### [INSTRUCTIONS FOR THE TASK]
Select every line of the records below that contains the string "gallbladder", and copy each one. Matching is case-sensitive.

Stored records
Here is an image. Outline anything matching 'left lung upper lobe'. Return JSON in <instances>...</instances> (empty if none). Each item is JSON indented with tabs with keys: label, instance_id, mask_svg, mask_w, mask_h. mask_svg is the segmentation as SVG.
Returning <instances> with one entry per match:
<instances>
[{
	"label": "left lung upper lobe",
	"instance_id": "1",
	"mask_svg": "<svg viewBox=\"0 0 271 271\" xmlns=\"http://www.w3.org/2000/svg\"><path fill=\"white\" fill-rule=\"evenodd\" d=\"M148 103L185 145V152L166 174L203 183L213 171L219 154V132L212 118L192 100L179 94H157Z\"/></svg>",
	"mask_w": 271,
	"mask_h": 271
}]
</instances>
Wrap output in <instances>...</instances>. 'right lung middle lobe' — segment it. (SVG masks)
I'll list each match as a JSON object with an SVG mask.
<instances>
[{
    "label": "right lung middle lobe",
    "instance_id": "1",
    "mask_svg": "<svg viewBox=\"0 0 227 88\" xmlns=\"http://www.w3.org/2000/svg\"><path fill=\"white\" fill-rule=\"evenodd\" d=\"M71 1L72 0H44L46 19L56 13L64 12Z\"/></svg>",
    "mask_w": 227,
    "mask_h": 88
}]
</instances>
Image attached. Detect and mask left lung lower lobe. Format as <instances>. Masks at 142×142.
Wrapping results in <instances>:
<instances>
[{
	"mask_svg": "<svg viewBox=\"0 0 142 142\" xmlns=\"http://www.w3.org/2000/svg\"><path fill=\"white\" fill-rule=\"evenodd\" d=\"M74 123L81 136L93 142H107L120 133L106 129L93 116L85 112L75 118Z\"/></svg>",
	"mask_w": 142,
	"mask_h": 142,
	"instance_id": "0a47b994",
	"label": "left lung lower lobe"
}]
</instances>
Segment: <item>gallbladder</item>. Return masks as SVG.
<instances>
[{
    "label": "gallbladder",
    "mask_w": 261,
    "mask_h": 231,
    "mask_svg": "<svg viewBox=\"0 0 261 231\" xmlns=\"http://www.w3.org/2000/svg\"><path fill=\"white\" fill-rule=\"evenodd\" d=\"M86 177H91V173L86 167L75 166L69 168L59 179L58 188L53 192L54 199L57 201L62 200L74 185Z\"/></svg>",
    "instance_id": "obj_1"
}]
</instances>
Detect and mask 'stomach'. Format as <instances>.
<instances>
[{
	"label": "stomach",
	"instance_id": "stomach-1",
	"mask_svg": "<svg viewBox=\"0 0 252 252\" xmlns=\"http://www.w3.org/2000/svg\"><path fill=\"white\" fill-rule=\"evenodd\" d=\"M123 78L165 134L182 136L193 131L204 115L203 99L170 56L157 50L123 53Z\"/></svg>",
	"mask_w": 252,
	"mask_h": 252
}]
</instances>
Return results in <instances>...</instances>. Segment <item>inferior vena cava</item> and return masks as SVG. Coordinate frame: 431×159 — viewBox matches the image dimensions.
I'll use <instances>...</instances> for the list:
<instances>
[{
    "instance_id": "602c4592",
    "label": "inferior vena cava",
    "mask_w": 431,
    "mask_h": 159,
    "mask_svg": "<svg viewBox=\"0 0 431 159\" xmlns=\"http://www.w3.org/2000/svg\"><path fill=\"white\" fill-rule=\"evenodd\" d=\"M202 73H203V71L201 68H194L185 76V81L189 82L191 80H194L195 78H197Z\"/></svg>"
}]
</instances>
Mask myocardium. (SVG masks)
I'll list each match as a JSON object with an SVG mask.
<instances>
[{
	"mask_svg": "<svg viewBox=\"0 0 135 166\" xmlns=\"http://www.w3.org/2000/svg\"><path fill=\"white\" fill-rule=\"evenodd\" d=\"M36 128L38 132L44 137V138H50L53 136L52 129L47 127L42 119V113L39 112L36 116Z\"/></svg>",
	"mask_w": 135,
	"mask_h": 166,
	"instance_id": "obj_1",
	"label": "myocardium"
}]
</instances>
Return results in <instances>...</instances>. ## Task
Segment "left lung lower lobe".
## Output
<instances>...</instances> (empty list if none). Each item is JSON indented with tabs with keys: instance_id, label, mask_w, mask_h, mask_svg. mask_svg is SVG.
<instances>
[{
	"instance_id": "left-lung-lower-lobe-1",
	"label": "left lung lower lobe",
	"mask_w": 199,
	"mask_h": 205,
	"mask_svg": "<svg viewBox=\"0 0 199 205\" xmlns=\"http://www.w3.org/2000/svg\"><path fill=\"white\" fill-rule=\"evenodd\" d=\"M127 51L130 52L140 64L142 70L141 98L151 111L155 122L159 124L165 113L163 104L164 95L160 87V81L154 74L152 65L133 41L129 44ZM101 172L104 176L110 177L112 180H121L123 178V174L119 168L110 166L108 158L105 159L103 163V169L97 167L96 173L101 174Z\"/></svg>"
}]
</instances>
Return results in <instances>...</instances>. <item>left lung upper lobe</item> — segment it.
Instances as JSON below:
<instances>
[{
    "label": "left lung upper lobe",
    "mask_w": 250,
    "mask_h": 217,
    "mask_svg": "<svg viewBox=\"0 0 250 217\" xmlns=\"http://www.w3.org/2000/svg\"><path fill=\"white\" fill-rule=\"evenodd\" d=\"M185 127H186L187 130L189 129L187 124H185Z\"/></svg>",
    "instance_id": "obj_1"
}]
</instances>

### [FINISHED ANSWER]
Segment: <item>gallbladder</item>. Return masks as SVG.
    "label": "gallbladder",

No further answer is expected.